I recently received an email from a young man who played on the little league baseball team I coached 12 years ago. Mike was one of my favorites, and we always catch up when meeting by happenstance in town. He must have a great memory, recalling when last I saw him that I told the team way back when I did quants work for a living.

Mike’s just now completing his Masters in a science field, putting the finishing touches on a capstone project paper. Would I be willing to review it and let him know if the work were up to standard, he wanted to know?  Flattered and determined to stay relevant with Millennials, I immediately agreed.

The next morning in my email was a note introducing the included Word doc and, to my surprise, a spreadsheet with the underlying data. The 25 page paper was nicely done, very well-written to the outline of executive summary, introduction, review of literature, hypotheses, description of data, methods and analytics, statistical results and conclusions. The data set consisted of 15 variables and about 1500 cases. The statistical results section showcased a wealth of means, standard deviations and correlation coefficients, along with several multiple regression models with asterisks denoting “significant” findings. I’d have been proud to submit a paper of this quality when I was in grad school.

After I finished reading, I just had to take a look at the data, so I loaded it into both Tableau and R and began poking around. What a difference powerful visualization tools like these make for researchers! In just minutes I was able to start making some sense of a topic and data set that were completely foreign.

Once I’d built the R data frame, I randomly sub-divided it into “exploratory” and “test” subsets of about 1000 and 500 cases respectively. Using R’s lattice graphics, I then generated histograms for all categorical variables and combination histogram/density plots for numerics in exploratory. From there, I looked at density/histograms broken down by categorical variables, seeking evidence of “by group” interactions.

Next up were scatter plots of numeric variables, first simple and then by group. The trellis and grouping features of lattice make these more complicated graphs easy to generate. Throw in the capability to fit local, polynomial surfaces, and you have the makings of powerful statistical visualizations. One telling attempt at the end involved no less than five variables, but was comprehensible due to judicious use of color, trellises and fitted curves. The patterns I thought I found with the exploratory data set I pretty much confirmed with test.

What the visualizations suggested to me is that the features Mike’s analyses hypothesized/tested as significant were indeed so, but that some of the relationships might in fact be non-linear and there may well be interaction effects in the data not captured in the regression models. And I suspect that by training and testing on the same data, the reported models might be somewhat overfit -- the actual relationships not as strong as those reported.
These observations are in no way a critique Mike’s research. My assessment is that he’s done an outstanding job on the capstone project, producing methodical research, careful analysis and a well-written document communicating his work. I’d be willing to bet Mike dutifully followed the script of how to do research articulated by his graduate program. And I’d be shocked if he didn’t get an “A” in the class. In the end, I’m gratified there’s another talented data-driver set to join the work force!

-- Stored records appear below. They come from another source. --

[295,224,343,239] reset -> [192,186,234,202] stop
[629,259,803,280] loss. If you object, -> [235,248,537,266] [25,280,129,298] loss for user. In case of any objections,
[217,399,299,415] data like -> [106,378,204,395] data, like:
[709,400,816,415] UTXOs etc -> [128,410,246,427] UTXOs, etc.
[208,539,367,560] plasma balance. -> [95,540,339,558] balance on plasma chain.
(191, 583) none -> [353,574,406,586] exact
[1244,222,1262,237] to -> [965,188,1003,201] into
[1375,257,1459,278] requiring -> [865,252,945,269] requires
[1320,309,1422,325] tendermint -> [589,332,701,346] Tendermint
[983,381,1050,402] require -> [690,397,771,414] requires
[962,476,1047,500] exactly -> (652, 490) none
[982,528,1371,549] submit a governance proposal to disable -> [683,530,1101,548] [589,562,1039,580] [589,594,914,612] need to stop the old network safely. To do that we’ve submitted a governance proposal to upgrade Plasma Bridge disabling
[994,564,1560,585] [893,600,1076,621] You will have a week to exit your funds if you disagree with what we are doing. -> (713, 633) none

I can’t help, however, but think about this in the context of the theory versus statistical learning approach to the predictive modeling debate I reported on recently. It just seems that trying to make a priori theoretical sense of the relationships of over a dozen attributes to an outcome is too complicated an undertaking. For observational analyses like this one, perhaps a conservatively-implemented, statistical learning approach that listens to the data might be a better choice. Rather than the analyst, let the data do the theorizing.

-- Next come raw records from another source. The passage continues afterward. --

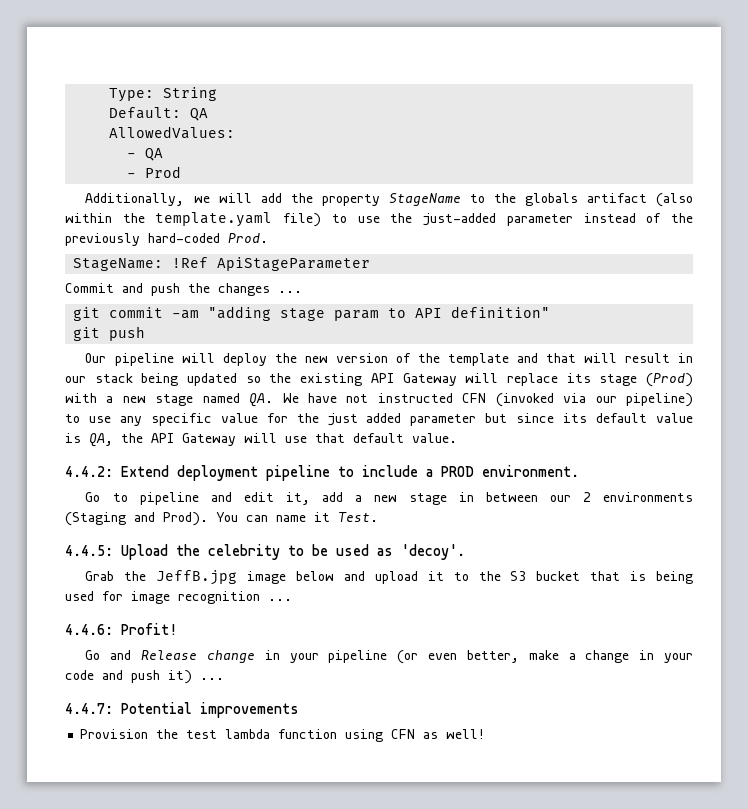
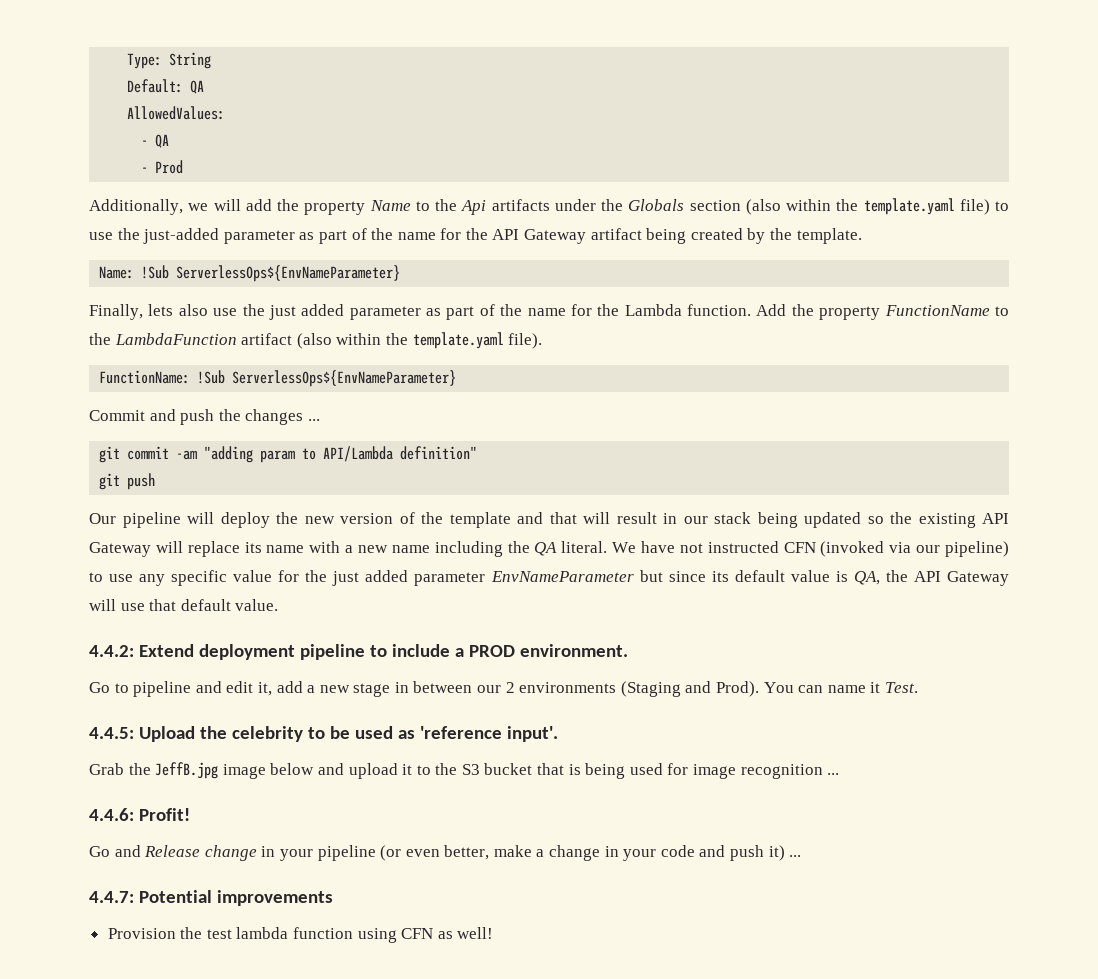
[388,193,647,206] StageName to the globals artifact -> [369,199,741,215] Name to the Api artifacts under the Globals section
[583,213,694,223] [65,233,268,246] [73,257,371,271] instead of the previously hard-coded Prod. // StageName: !Ref ApiStageParameter -> [299,228,862,244] [99,265,401,282] [89,304,1010,320] [89,332,543,349] [99,370,457,387] as part of the name for the API Gateway artifact being created by the template. // Name: !Sub ServerlessOps${EnvNameParameter} // Finally, lets also use the just added parameter as part of the name for the Lambda function. Add the property FunctionName to the LambdaFunction artifact (also within the template.yaml file). // FunctionName: !Sub ServerlessOps${EnvNameParameter}
[280,308,326,321] stage -> (254, 454) none
[415,308,443,318] API -> [323,446,394,462] API/Lambda
[599,373,693,387] stage (Prod) -> [266,545,305,553] name
[155,393,274,407] stage named QA. -> [391,541,608,557] name including the QA literal.
(477, 420) none -> [490,571,634,582] EnvNameParameter
[401,544,465,560] 'decoy'. -> [419,726,558,742] 'reference input'.

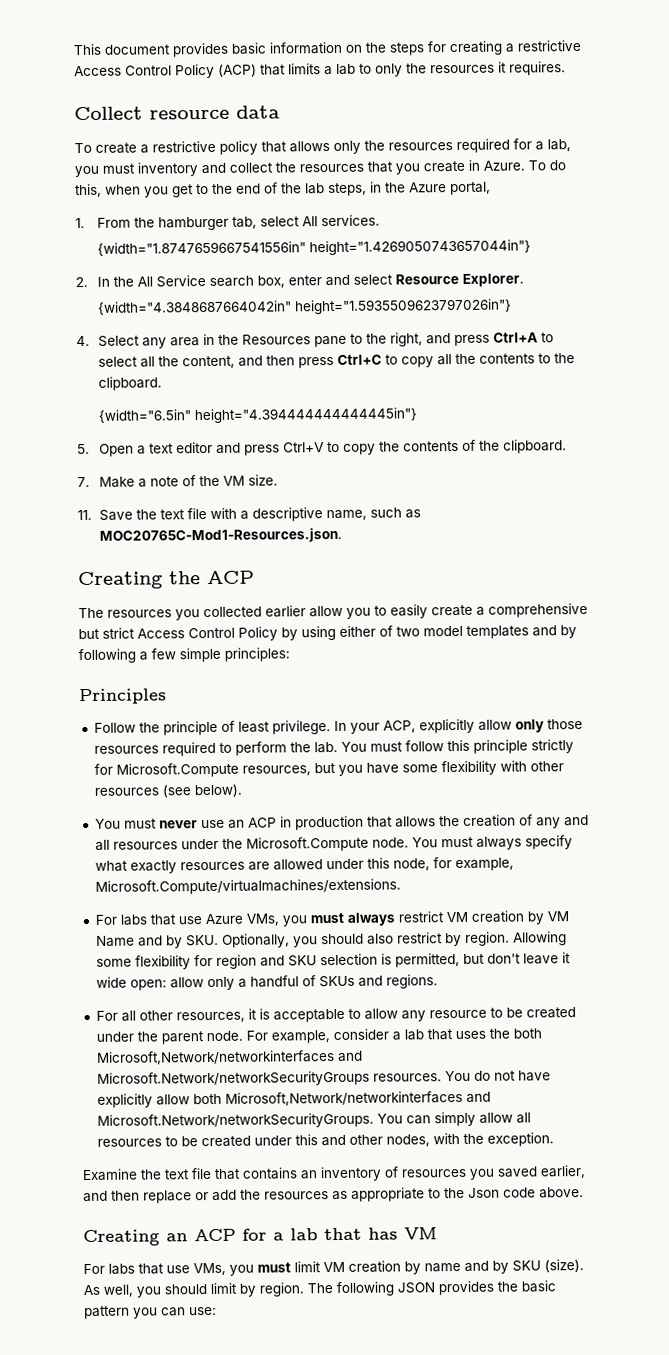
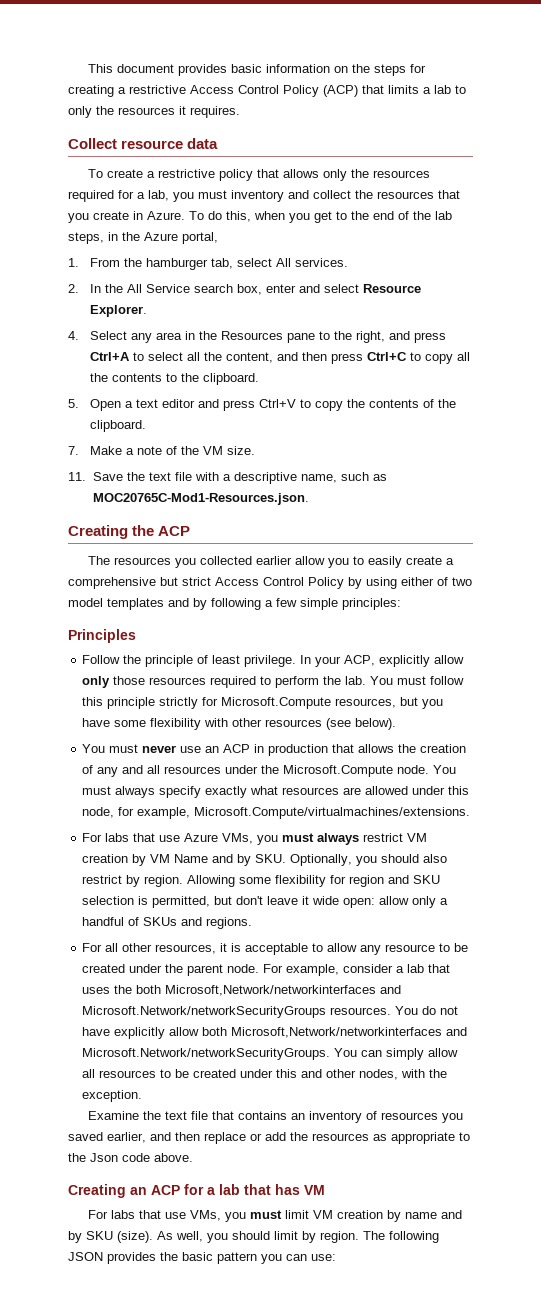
[97,239,532,256] // {width="1.8747659667541556in" height="1.4269050743657044in"} -> (349, 262) none
[97,298,513,315] // {width="4.3848687664042in" height="1.5935509623797026in"} -> (148, 311) none
[98,407,418,424] // {width="6.5in" height="4.394444444444445in"} -> (260, 379) none
[94,860,177,874] what exactly -> [205,786,279,798] exactly what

Count me unapologetically in the data-driven, statistical learning camp. Especially for non-experimental analyses, my take is to use theory to suggest features of interest, but deploy powerful graphical techniques and SL methodologies like those presented in Applied Predictive Modeling to hone in on relationship details.  Rigorously confirm the analyses by testing the findings via cross validation and held-out data. If, later on, the opportunity presents to implement a theory-driven experiment to demonstrate cause and effect, so much the better.